Laurent Chalard : Traditionnellement, les élites ont peu de compassion pour les malheurs qui touchent le peuple, dont elles cherchent à se distinguer à tout prix, préférant chercher des causes à défendre ailleurs dans le monde. Il est d’une certaine manière beaucoup plus facile d’avoir de l’empathie pour la famine dans un pays du Tiers-Monde que pour la misère rampante dans le Nord-Pas-de-Calais, d’autant plus si elle touche des populations semblables sur le plan ethnique. Les élites françaises, sans jamais s’en réclamer, s’inscrivent dans une logique de darwinisme social, les "Européens" qui n’ont pas réussi sont des êtres faibles qui ne méritent que le mépris de ceux qui ont réussi, alors que les immigrés extra-européens et leurs descendants étant "différents", il est normal de les aider, bien que cela cache en fait une certaine forme de racisme à la base, partant du présupposé que les "non européens" ont besoin d’aide car ils ne sont pas capables de se débrouiller tout seul…

Jérôme Fourquet : C’est une illustration supplémentaire du fossé entre les vécus, les centres d’intérêt, entre une partie des dirigeants politiques et le centre de gravité de la société française. On voit bien par exemple sur le Mariage pour tous, et des études l’avaient clairement montré, que l’électorat populaire n’était pas contre. Mais ce qui est mal passé, c’est l’énergie et le temps qu'y a consacrés la gauche alors que cet électorat populaire, plutôt proche de la gauche, attendait une initiative sur le front de l’emploi. Les dirigeants croyaient que les classes populaires étaient "réac" ce qui est absolument faux. L’autre décalage, côté droite, c’est l’organisation de la Manif pour tous. L’UMP a été très frileux sur la question, et on le voit maintenant sur la question de l’éventuelle abrogation du Mariage pour tous où ils sont très frileux également. Ils ont complètement raté le mouvement. Maintenant ils essaient de reprendre le contrôle mais il est trop tard.

Cette rupture est-elle une tendance lourde dans la vie politique et sociale française ou un phénomène récent ? Quel a été le point de rupture ? Sur quoi cette fracture risque-t-elle de déboucher ?

Laurent Chalard : La rupture entre les élites et le reste de la population n’est pas une nouveauté. Elle a toujours existé.

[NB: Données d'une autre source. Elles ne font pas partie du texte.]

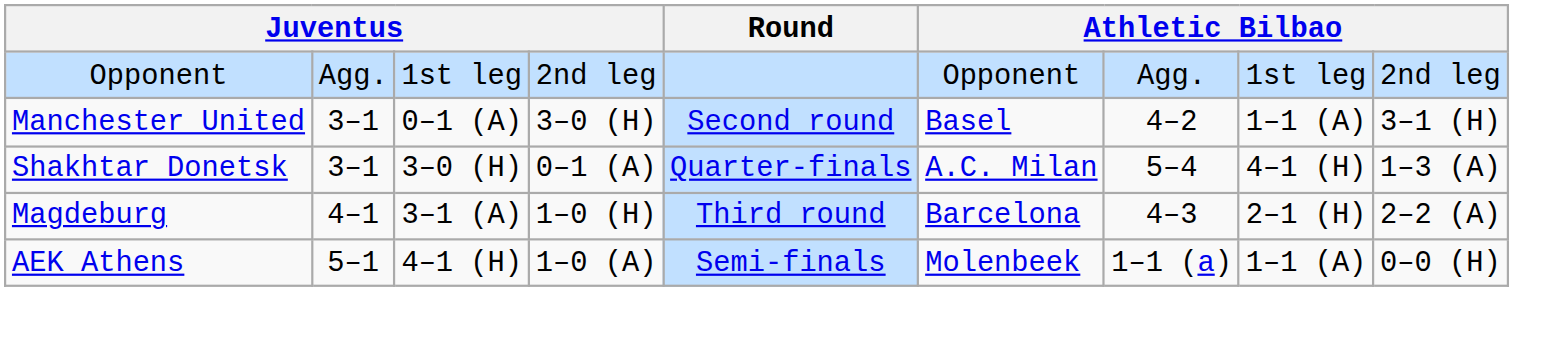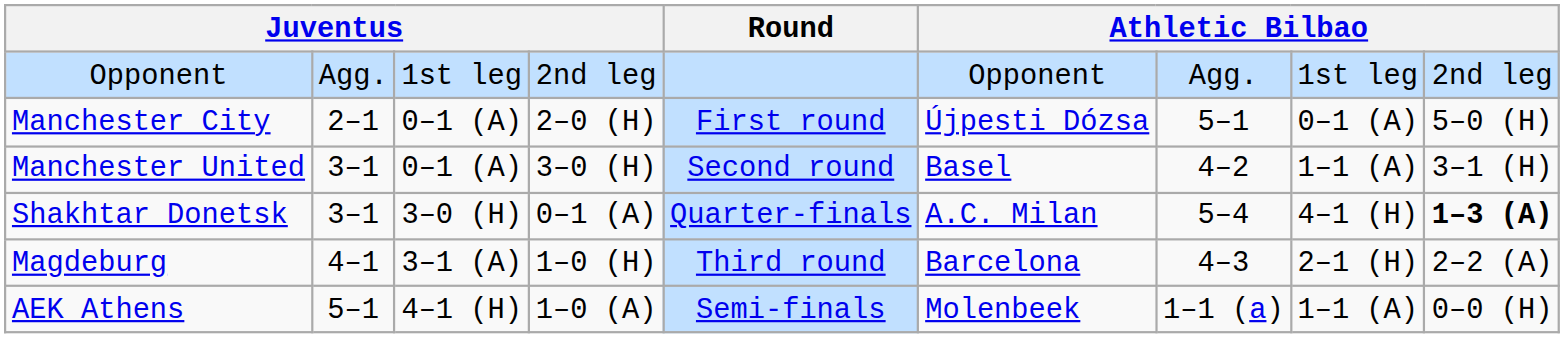+ row: Manchester City | 2–1 | 0–1 (A) | 2–0 (H) | First round | Újpesti Dózsa | 5–1 | 0–1 (A) | 5–0 (H)
Shakhtar Donetsk | column 9: normal -> bold
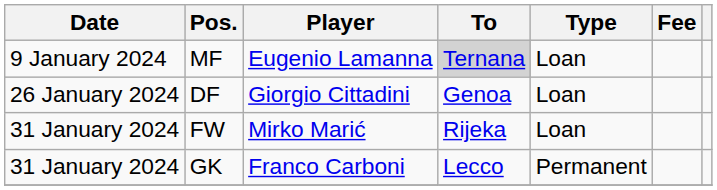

Elle a juste tendance à s’accentuer ces vingt dernières années du fait de la déconnexion de plus en plus marquée entre les positions des élites mondialisées, qui vivent de plus en plus dans une bulle, et la réalité de la France. On ne peut donc parler de point de rupture, mais de phénomène progressif, qui se renforce consécutivement à l’absence de réaction des élites, qui, au lieu de faire leur mea culpa, préfèrent s’enfermer dans le déni des réalités, comme on a pu le voir concernant certaines prises de position sur l’ouvrage de Christophe Guilluy, dont le propos et le sérieux n’ont rien  voir avec celui de Zemmour, et qui est, pourtant, mis sur le même plan.

Comme toute fracture, si elle devient trop importante, le risque d’une révolution par le bas par les urnes est réel, en l’occurrence, étant donné le contexte actuel, plutôt une révolution nationaliste qu’une révolution de type communiste. Ce phénomène n’est pas spécifique à la France, mais s’inscrit dans une crise de la démocratie occidentale inquiétante et dont les élites sont partiellement responsables de par leur corruption et leur manque d’empathie pour les problèmes de leurs concitoyens.

Jérôme Fourquet : Une part croissante de nos concitoyens ne se reconnaissent pas dans les projets proposés par le gouvernement, ou dans la grille de lecture des médias. Il y a donc deux risques possibles. Le premier, c’est la protestation, c’est-à-dire une abstention qui progresse (et c’est le cas actuellement, élection après élection), et la hausse du score du parti qui joue sur la situation actuelle : le Front national. Hors du terrain électoral, ce peut être la volonté de se faire entendre hors du champ démocratique avec des mouvements de contestation type "Bonnets rouges". Ces mouvements s’organisent en dehors des partis politiques, obligés de prendre alors le train en marche. Sur le débat intellectuel, on a le système de personnes comme Eric Zemmour, ou de médias alternatifs – sur Internet notamment – qui critiquent un discours "officiel" et qui se calent sur ce que les gens ressentent. Tout cela est l’expression d’un décalage grandissant entre une partie de la population et ce qu’on lui propose.